Лужина, подливая ещё вина в свой быстро пустеющий бокал, хихикнула.
– Шура, вот ты, в конце концов, психолог. Крутой психолог! – махнула я для убедительности рукой, чудом не окропив плед вином. – Вот ты мне, как крутой психолог, объясни…
Лужина кивнула, стараясь сосредоточиться.
– Жили мы вместе почти, страшно сказать, двадцать лет, женились по молодости, по глупости, но ведь по любви! Общие друзья, интересы, учились вместе, сын, блин, общий!
Саша, ещё раз кивнув, подлила мне вина.
– Я никогда – ты слышишь? – никогда его не строила, не учила, не отчитывала! Мы реально были друзьями, любили одни и те же вещи, думали одинаково! Ну, что ещё надо?
– Не ори, – попросила Сашка, икнув, – я не глухая.
Приглушив голос, я продолжила:
– И вот через двадцать лет он уходит. Среди полного благополучия, без скандалов! Просто стали чужими в один момент! Уходит не только от меня с сыном – от всех друзей, чтоб не пересекаться с нами.
Лужина снова икнула.
– Тебе воды налить? – спросила я.
– А что, вина больше нет?
Мы посмотрели друг на друга и начали хохотать, толкая друг друга, разлив Санькино вино на мои джинсы, вытирая слёзы и размазывая остатки потускневшего за вечер макияжа. Отсмеявшись, мы враз замолчали, и в наступившей тишине я вдруг икнула.

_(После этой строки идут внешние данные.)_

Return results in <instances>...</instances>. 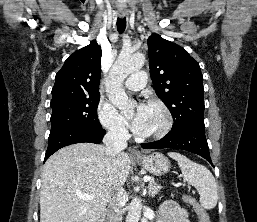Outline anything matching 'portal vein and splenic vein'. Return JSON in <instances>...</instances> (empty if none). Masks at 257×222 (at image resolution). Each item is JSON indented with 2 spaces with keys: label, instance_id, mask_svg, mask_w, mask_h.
<instances>
[{
  "label": "portal vein and splenic vein",
  "instance_id": "1",
  "mask_svg": "<svg viewBox=\"0 0 257 222\" xmlns=\"http://www.w3.org/2000/svg\"><path fill=\"white\" fill-rule=\"evenodd\" d=\"M144 181H151V177H144ZM80 198L85 199V200H92L95 197V194H84V195H79Z\"/></svg>",
  "mask_w": 257,
  "mask_h": 222
}]
</instances>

Тут же начался новый приступ смеха, мы соскочили с дивана и стояли, согнувшись пополам, пытаясь восстановить дыхание и прекратить икоту. Наконец, измождённые, упали на ковёр, стащили на пол диванные подушки и, устроившись, затихли.
– Ну, так как там Лето-муж поживает? – опять спросила Саша, но я только махнула рукой, потому что смеяться сил больше не было.
– Я ведь всегда считала, что уважение и взаимопонимание – краеугольные камни счастливого брака, – вернулась я к своим нетрезвым рассуждениям. – И вот, оказывается, свобода, которая всегда была основой нашей семьи, ему на хрен не нужна. Ты понимаешь? Не нужна!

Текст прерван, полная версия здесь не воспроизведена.